= Balasangam =

Indian children's organisation wing

Balasangam is an Indian children's organization wing of the Communist Party of India (Marxist) (CPIM). It has about a million members in about 20,000 units across Kerala. Balasangham is the largest children's groups in Kerala, and its kalajatha Venalthumbikal is the biggest children's theater in Asia. The first Balasangham started its operations on 28 December 1938, at Kalliasseri of Chiraykkal panchayath in Kannur. E.K. Nayanar was the first president of Balasangham.
First state conference was held at Kottayam and second at Pilicode, Kasaragod.
The third state conference was held in October 2014 in Palakkad.
The fourth state conference was held in December 2016 in Perinthalmanna in Malappuram. Fifth state conference was held at Adoor, Pathanamthitta.Sixth State Conference was held in October 2022 in Thrissur.
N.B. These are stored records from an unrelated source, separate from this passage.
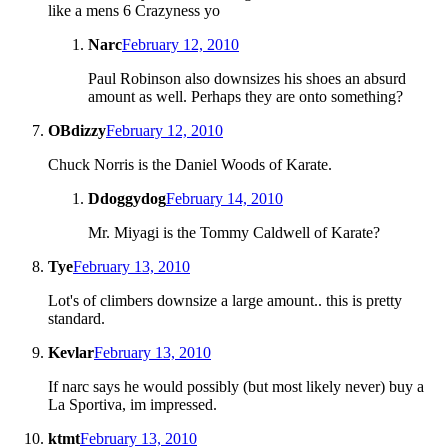
like a mens 6 Crazyness yo
Narc
February 12, 2010
Paul Robinson also downsizes his shoes an absurd
amount as well. Perhaps they are onto something?
OBdizzy
February 12, 2010
Chuck Norris is the Daniel Woods of Karate.
Ddoggydog
February 14, 2010
Mr. Miyagi is the Tommy Caldwell of Karate?
Tye
February 13, 2010
Lot's of climbers downsize a large amount.. this is pretty
standard.
Kevlar
February 13, 2010
If narc says he would possibly (but most likely never) buy a
La Sportiva, im impressed.
ktmt
February 13, 2010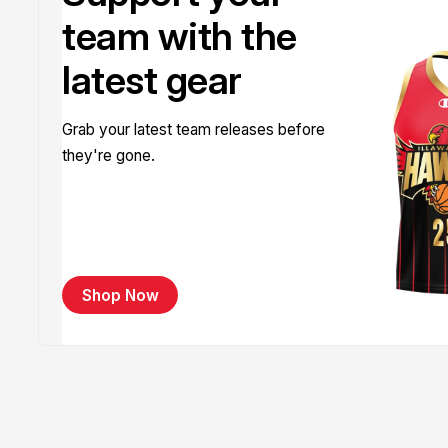
team with the
latest gear
Grab your latest team releases before
they're gone.
Shop Now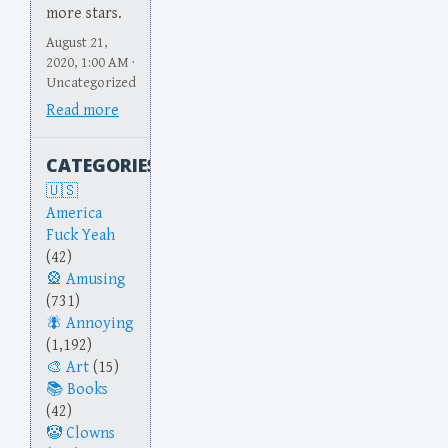
more stars.
August 21,
2020, 1:00 AM ·
Uncategorized
Read more
CATEGORIES
America
Fuck Yeah
(42)
Amusing
(731)
Annoying
(1,192)
Art
(15)
Books
(42)
Clowns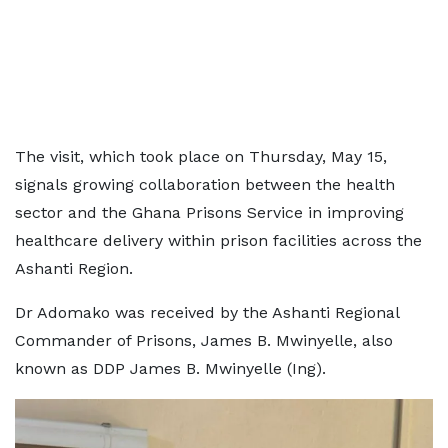
The visit, which took place on Thursday, May 15,
signals growing collaboration between the health
sector and the Ghana Prisons Service in improving
healthcare delivery within prison facilities across the
Ashanti Region.
Dr Adomako was received by the Ashanti Regional
Commander of Prisons, James B. Mwinyelle, also
known as DDP James B. Mwinyelle (Ing).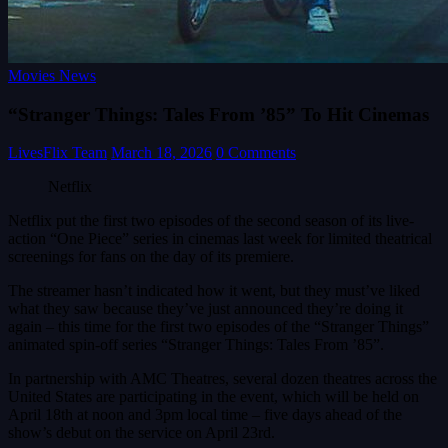
Movies News
“Stranger Things: Tales From ’85” To Hit Cinemas
LivesFlix Team
March 18, 2026
0 Comments
Netflix
Netflix put the first two episodes of the second season of its live-
action “One Piece” series in cinemas last week for limited theatrical
screenings for fans on the day of its premiere.
The streamer hasn’t indicated how it went, but they must’ve liked
what they saw because they’ve just announced they’re doing it
again – this time for the first two episodes of the “Stranger Things”
animated spin-off series “Stranger Things: Tales From ’85”.
In partnership with AMC Theatres, several dozen theatres across the
United States are participating in the event, which will be held on
April 18th at noon and 3pm local time – five days ahead of the
show’s debut on the service on April 23rd.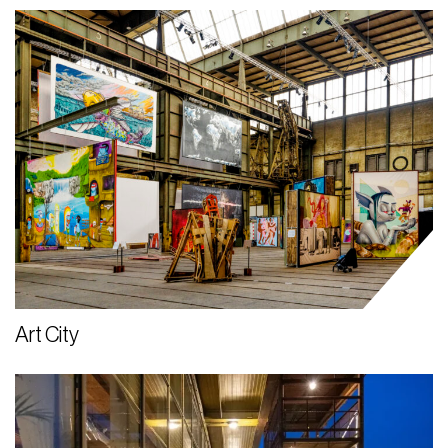
Art City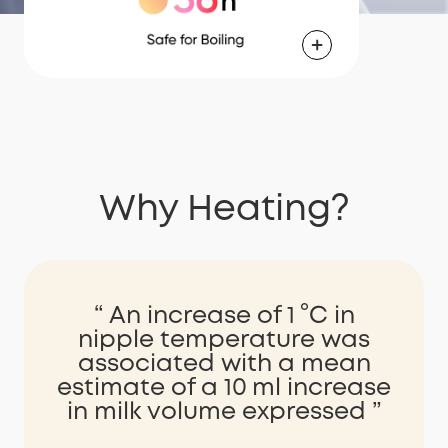
Why Heating?
“ An increase of 1 °C in
nipple temperature was
associated with a mean
estimate of a 10 ml increase
in milk volume expressed ”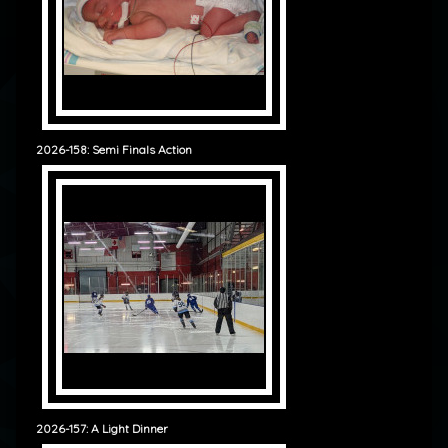
2026-158: Semi Finals Action
2026-157: A Light Dinner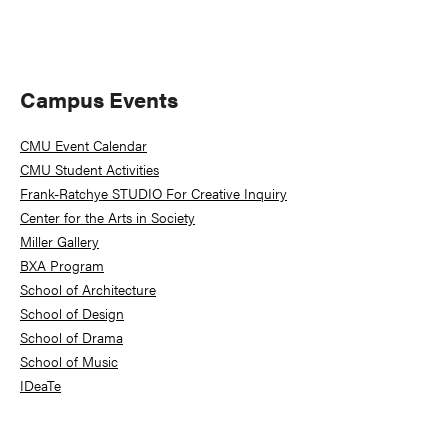
Primary
Campus Events
Sidebar
CMU Event Calendar
CMU Student Activities
Frank-Ratchye STUDIO For Creative Inquiry
Center for the Arts in Society
Miller Gallery
BXA Program
School of Architecture
School of Design
School of Drama
School of Music
IDeaTe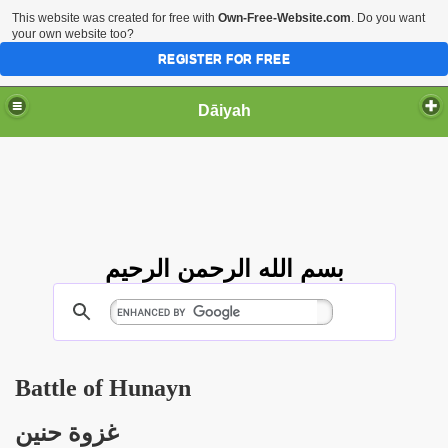
This website was created for free with
Own-Free-Website.com
. Do you want
your own website too?
REGISTER FOR FREE
Dāiyah
بسم الله الرحمن الرحيم
Battle of Hunayn
غزوة حنين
Currently, its office bearers are:
- President: PRAVISHA PRAMOD
- Secretary: D S SANDEEP
- Convenor: M Prakashan Master, Ex.MLA
- Co-ordinator: Vishnu Jayan
- www.balasangham.com

== Notable Figures ==

- M Vijin, the former state secretary of Balasangam, currently he is the MLA from Kalliasseri Assembly Constituency.
- VP Sanu, the former Balasangam leader and he was the former All India President of Students' Federation of India.
- Arya Rajendran Former President of Balasangam and former Mayor of Thiruvananthapuram Corporation.